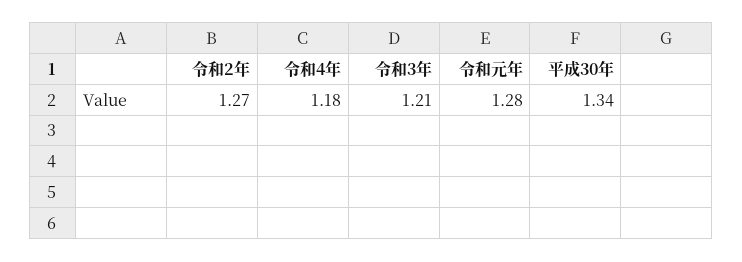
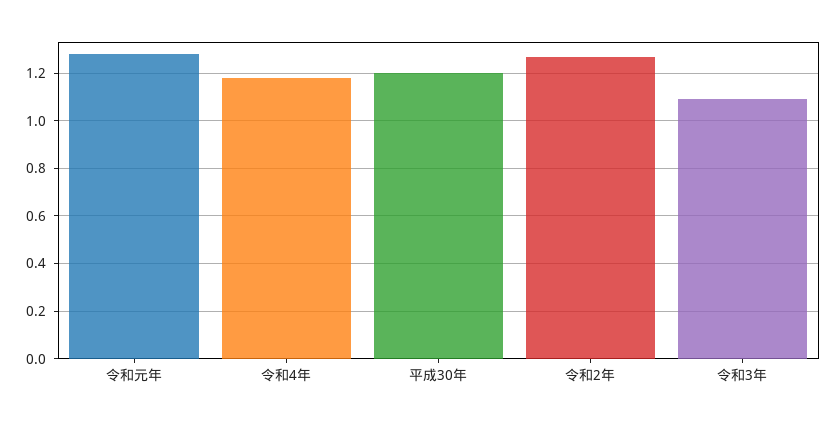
令和3年: 1.21 -> 1.1
平成30年: 1.34 -> 1.2

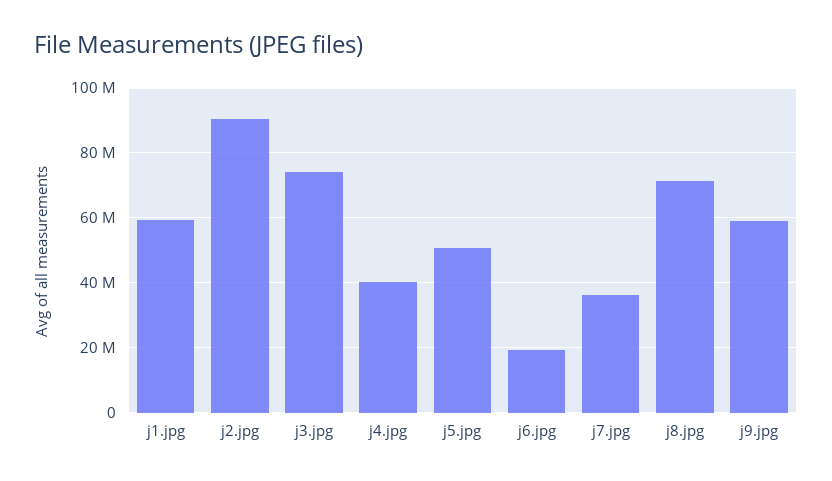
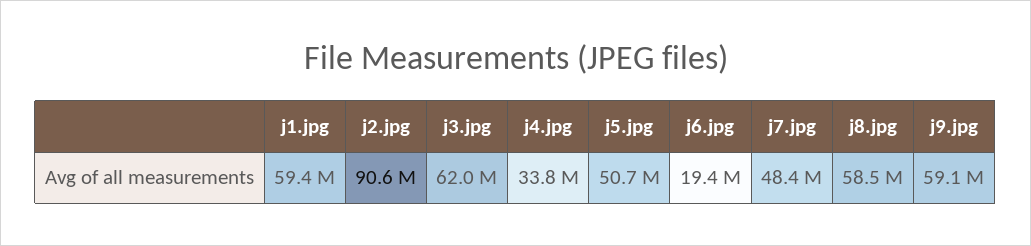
j3.jpg: 74000000 -> 62000000
j4.jpg: 40000000 -> 33800000
j7.jpg: 36000000 -> 48400000
j8.jpg: 72000000 -> 58500000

_Task brief_:
The records above are to be set down exactly as written, with no images.

_Exercise solution_:
令和3年: 1.21 -> 1.1
平成30年: 1.34 -> 1.2

j3.jpg: 74000000 -> 62000000
j4.jpg: 40000000 -> 33800000
j7.jpg: 36000000 -> 48400000
j8.jpg: 72000000 -> 58500000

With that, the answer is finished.